Document extract
▶
Ironic, isn't it, that I've developed such an expertise in technology standards such as SCORM when they are mostly used for traditional content-centric, teach then test trite content that hinders rather than fosters creativity and innovation? Those are only tools though. The great education comes not from teacher-proof or trainer-proof curriculum and tools -- the question becomes, how can great teachers, trainers, coaches and mentors make this stuff work for them? Not as the only tool, not as the only hammer, but as a useful part of the toolkit that any innovator can use to help foster whole person learning, and along with that the creativity and innovation that lead to true performance. "The problem in education is not that we aim too high and fail, but that we aim too low and succeed."
Comments:
Those interested in creativity, education and educational change might also be interested in this new book, "Education is Everybody's Business: A Wake-Up Call to Advocates of Educational Change" (Rowman & Littlefield Education). It's by educator Berenice Bleedorn ( http://www.creativityforce.com ), who was the gifted consultant for the Minnesota State Department of Education, a professor of creativity in both the business and education schools at the University of St. Thomas, has taught creativity to inmates in the state prison, and writes and speaks about creativity throughout the world.

This book really makes the case for the deliberate teaching of thinking - creative and critical - in education. It also links the importance of education to a thriving democracy. A great idea in the book is that "democracy deserves the best thinking possible" - which offers a great place to begin one's thinking about any number of political issues in the world today. Some other good quotes from the book include:

* Children and youth are all much smarter than we think. They are smarter than the standardized test scores tell us. They have a longer tomorrow than adults, and most of them think about it more than we realize. Students have a right to understand what is happening to the world that they are inheriting.
* The hope is that educational programs will become better designed to make the best possible use of the natural power of the human mind to grow and develop and to be significantly active in service to a cause beyond oneself.
* There are no limits to the intellectual resource of the human mind when it is provided with an atmosphere for personal growth.
* The idea that `Creativity=Capital' is not a facetious one. The capacity of the human mind for creativity and innovation is unlimited. Harvesting the creativity in a business translates to money in the bank.
◀
Data for review
▶
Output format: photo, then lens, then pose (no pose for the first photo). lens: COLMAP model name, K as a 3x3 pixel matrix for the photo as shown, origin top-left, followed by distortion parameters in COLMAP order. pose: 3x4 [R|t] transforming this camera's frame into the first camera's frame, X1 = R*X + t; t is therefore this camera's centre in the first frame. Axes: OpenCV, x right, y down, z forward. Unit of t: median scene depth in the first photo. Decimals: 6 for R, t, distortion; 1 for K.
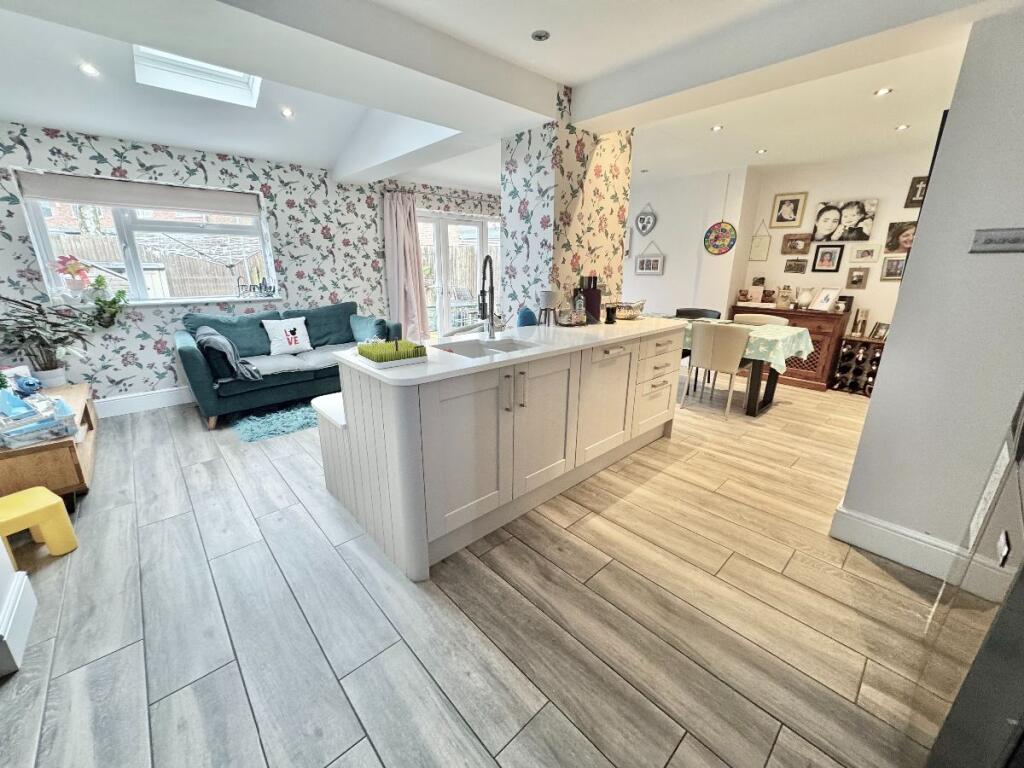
lens RADIAL K [[408.4, 0, 510.5], [0, 408.4, 382.2], [0, 0, 1]] dist [-0.001110, 0.000008]
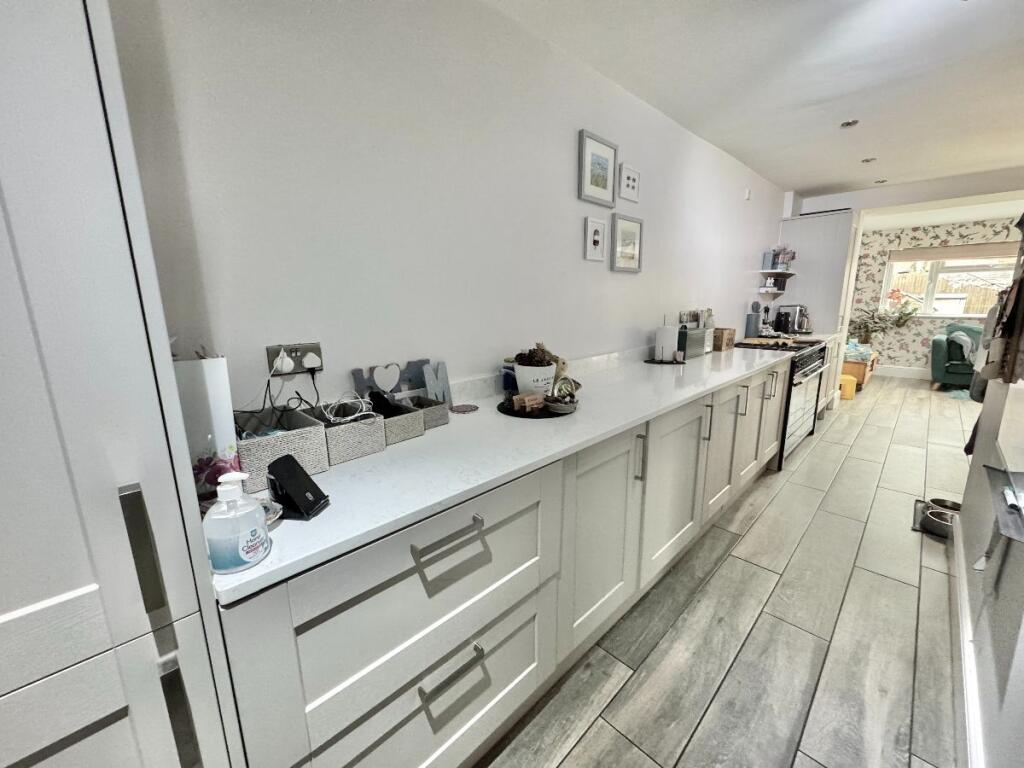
lens RADIAL K [[408.4, 0, 510.2], [0, 408.4, 382.2], [0, 0, 1]] dist [-0.001110, 0.000008]
pose [[0.030550, 0.194626, -0.980402, 0.799873], [-0.268021, 0.946534, 0.179551, 0.237028], [0.962928, 0.257283, 0.081081, -0.767230]]
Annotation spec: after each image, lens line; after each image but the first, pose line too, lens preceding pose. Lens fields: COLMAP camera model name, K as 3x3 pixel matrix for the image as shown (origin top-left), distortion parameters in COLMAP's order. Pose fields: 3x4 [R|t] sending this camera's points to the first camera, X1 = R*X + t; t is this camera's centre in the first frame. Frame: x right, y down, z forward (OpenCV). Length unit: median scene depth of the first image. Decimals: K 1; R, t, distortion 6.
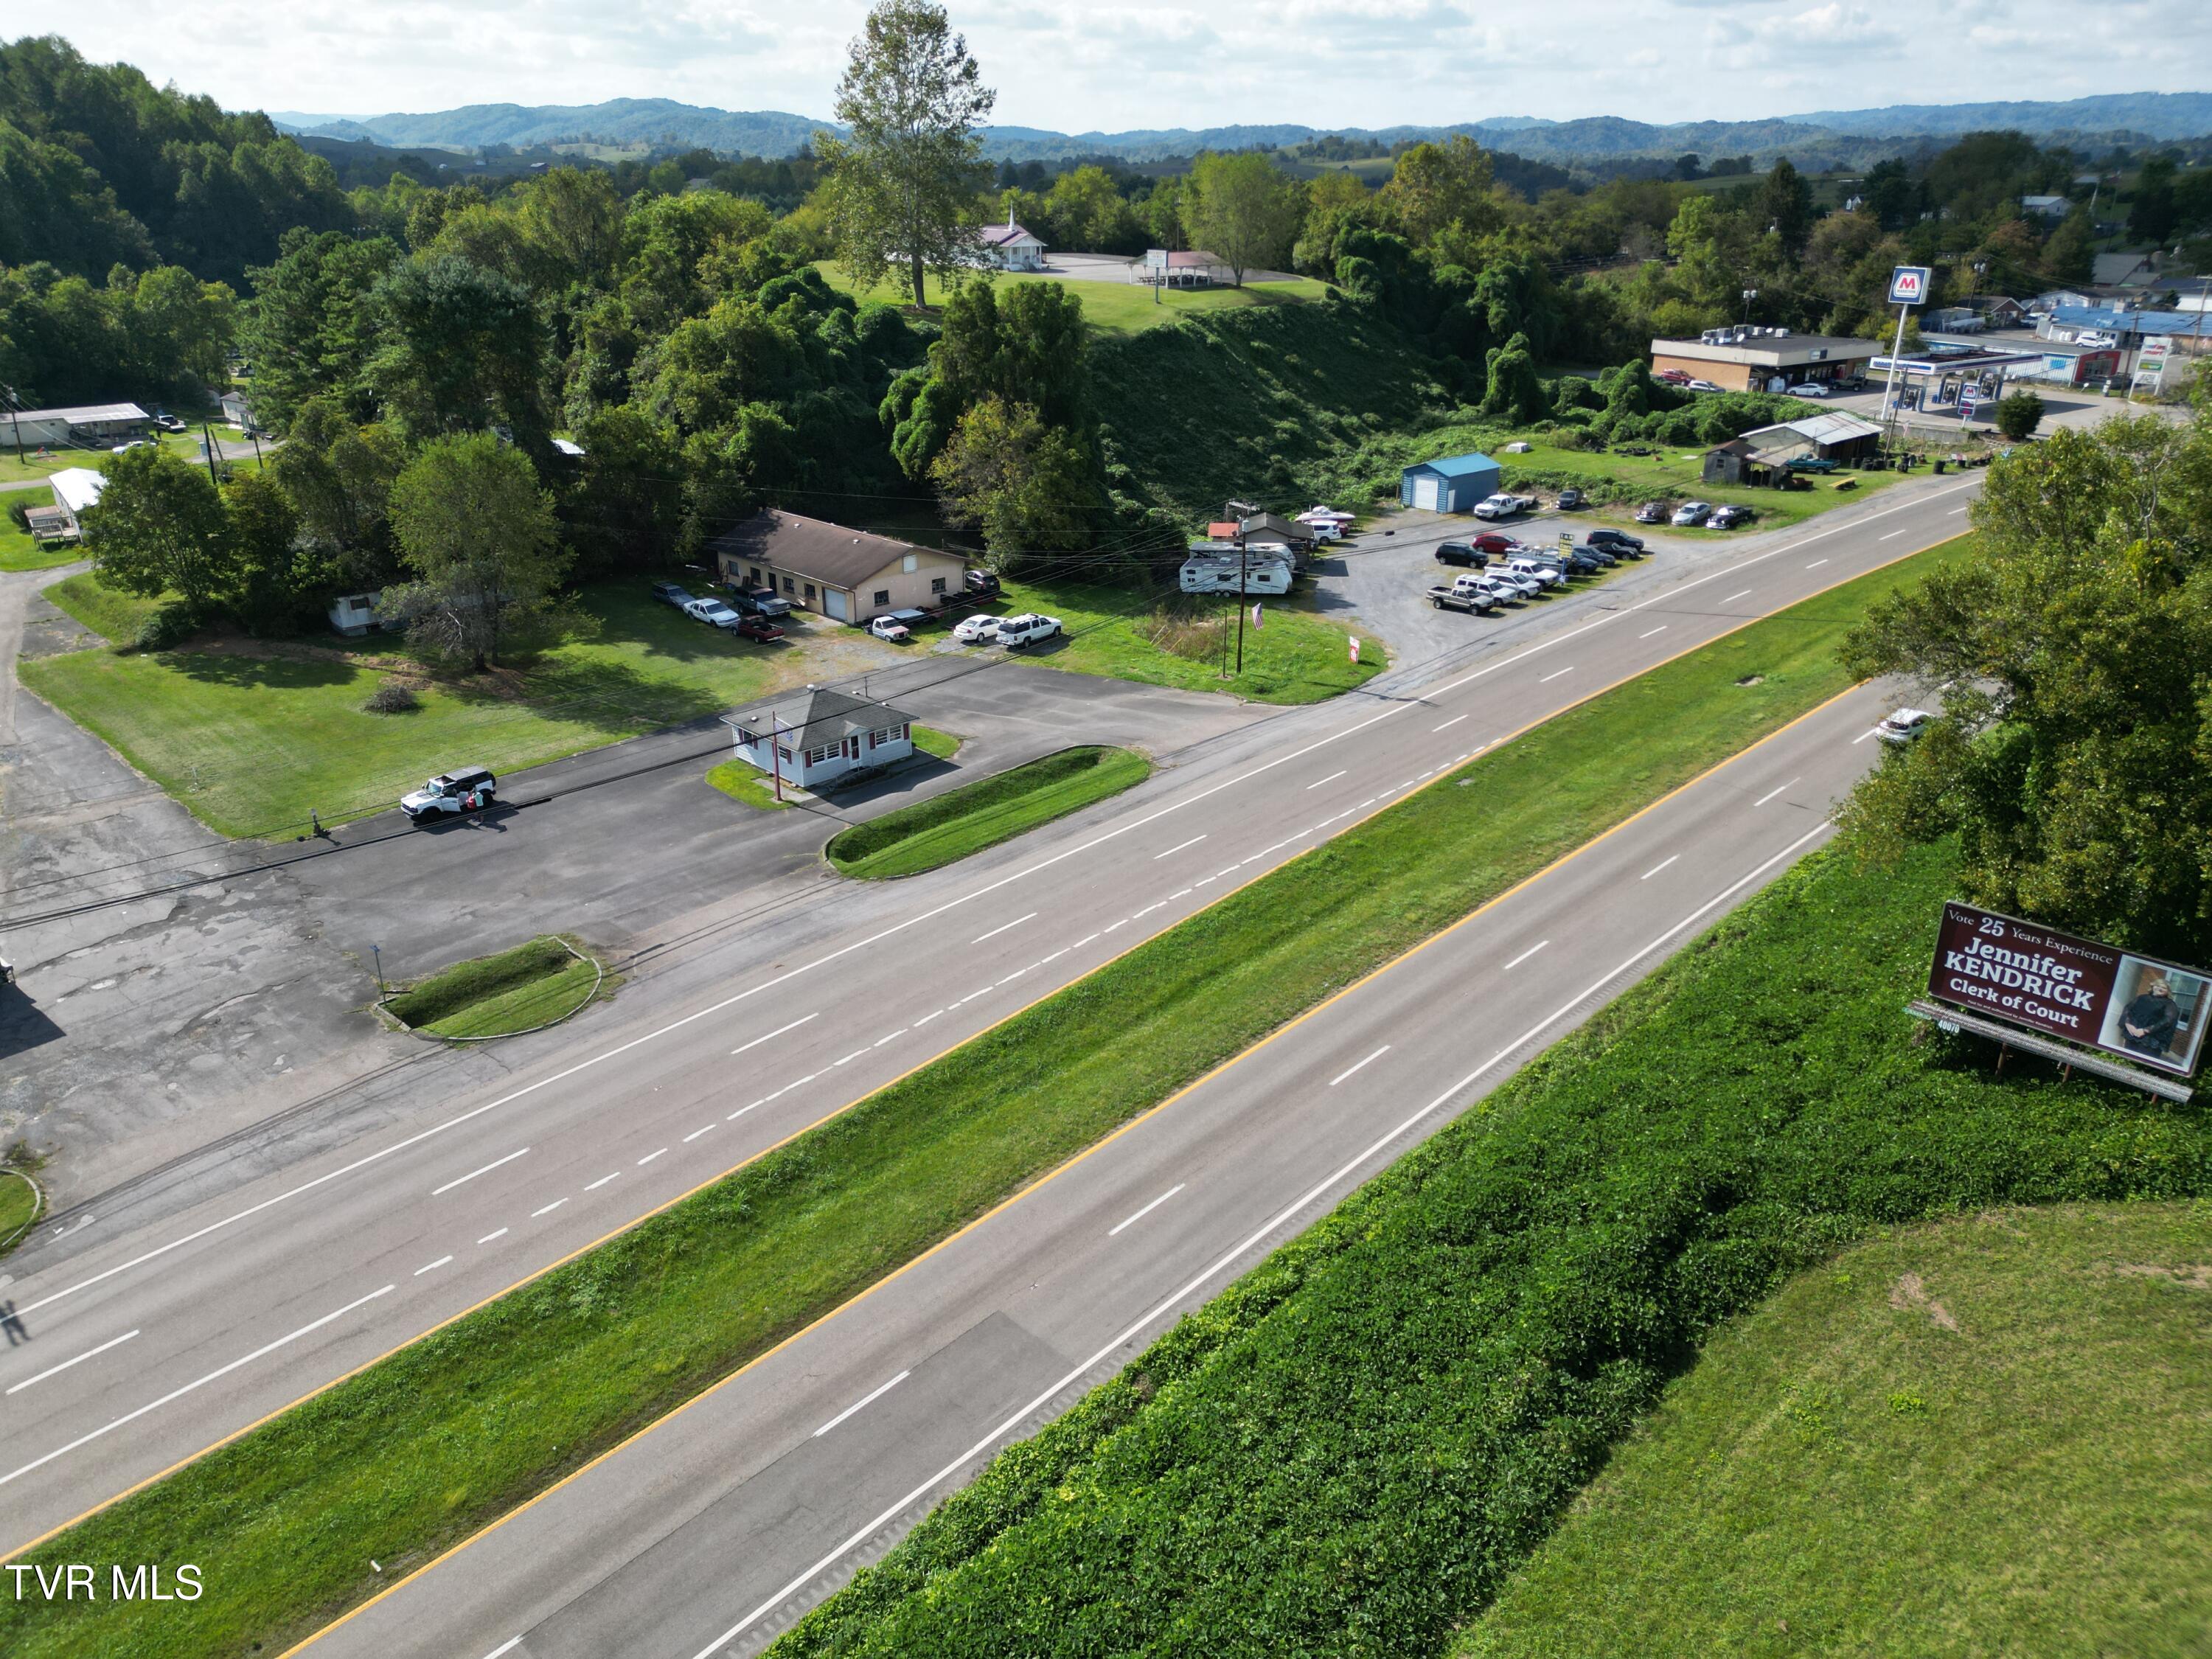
◀
What is being asked
Please write what comes next in the piece on creativity and education, starting after its last sentence. The material above comes from a different source than the piece on creativity and education.

Answer section
* Creative thinking can be taught if learners can practice the art of being serious and playful at the same time.
* The educational problem of a disparity between average achievement scores of white students and black students may have some of its origin in the nature of schooling that neglects programs that identify creative talent and fails to provide for its appropriate expression in problem solving and other creative thinking activities.
* Educators have not only an opportunity but an obligation to open the "doors of perception" for all students. The enduring purpose of education is to provide students with a perception of the outer reaches of their talents and possibilities and, ideally, to give them a reason to continue to learn and contribute to their society for all of their lives.
* The mandate is undeniable. The future of the environment can be guaranteed only with the determined effort of all the players in the world drama in every society, and there is no time to lose. It is a perfect project for the integration of schools and society, the community and the education profession. It is a time for personal action and resolve.
* Initiatives from concerned citizens and business interests have a vital place in developing educational outcomes that can be competitive with the rest of the developing world and can continue to contribute to a better life for all.
* Paradoxical thinking is a prerequisite for a society and world steeped in a diversity of cultures, religions and ideologies if we ever hope to achieve a more sane and peaceful world. If complex thinking were taught, practiced and modeled during the process of education everywhere, the people of the world would understand more and fight less.